Theron also served as a producer on the film. Jenkins said in a CNN interview that Theron’s name was helpful. “She knew, as I did, that there is a long, hard road for a movie like this. And the movie can get pushed and pulled in all kinds of different directions. So instead of being this overlord as producer…she just put herself in a position where she could really defend what it was we wanted to do. And fight for it.”
Of course, Theron went on to win Best Actress at the Academy Awards for her portrayal of Wuornos. Jenkins was not nominated for an Oscar for Best Directing, but she won an Independent Spirit Award for Best First Feature.
After Monster, Jenkins wanted to keep working, but she knew she needed some time to relax and reset before jumping into another feature. “Making a movie is such a huge commitment of emotion and time that I didn’t want to be beholden to doing it for money.” In order to keep working, Jenkins directed episodes of Arrested Development and Entourage, quite the departure from the true crime world of Monster.
Jenkins took a year off from work after giving birth to her son, but she found it harder than she expected to return to dramatic territory. She worked on a ghost story series for AMC but it didn’t get picked up. However, when AMC needed a director for the pilot of another dramatic series, The Killing, they approached Jenkins.
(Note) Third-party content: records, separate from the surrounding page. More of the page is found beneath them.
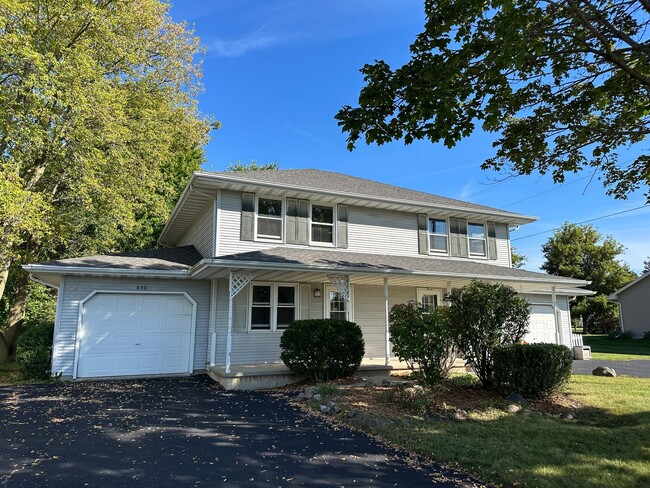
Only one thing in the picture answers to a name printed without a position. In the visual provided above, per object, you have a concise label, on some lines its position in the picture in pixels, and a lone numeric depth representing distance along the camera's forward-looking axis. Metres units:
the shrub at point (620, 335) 26.86
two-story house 10.70
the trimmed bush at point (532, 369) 7.89
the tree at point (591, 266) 34.72
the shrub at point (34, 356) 10.47
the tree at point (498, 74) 5.47
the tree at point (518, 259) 37.56
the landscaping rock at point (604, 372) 11.38
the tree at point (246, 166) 30.42
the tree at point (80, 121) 12.03
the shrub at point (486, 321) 8.26
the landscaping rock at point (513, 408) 7.03
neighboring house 26.52
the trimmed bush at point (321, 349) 9.44
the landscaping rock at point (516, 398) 7.58
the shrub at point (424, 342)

She almost didn’t take the job because the plot of The Killing centers around the murder of a teenage girl, and as a new mother, Jenkins found she could no longer watch crime stories about children. Veena Sud, the showrunner and also a mom, convinced Jenkins to come aboard.
“I had more time and money on that pilot than on Monster, so I finally got to do my big wides and single takes,” Jenkins said. The Killing earned Jenkins a DGA Award for outstanding directorial achievement in a dramatic series for 2011. She also directed the show’s season two finale.
Despite her involvement with television, Jenkins hasn’t directed a feature film since Monster. In late 2013, she was rumored to be working on a true crime feature and in early 2014, it was announced she was going to helm Thor 2, but that proved to be short-lived, as Jenkins departed in June. Now she’s returned to direct a comic book film and hopefully, her vision for Wonder Woman will mesh with Warner Brothers’.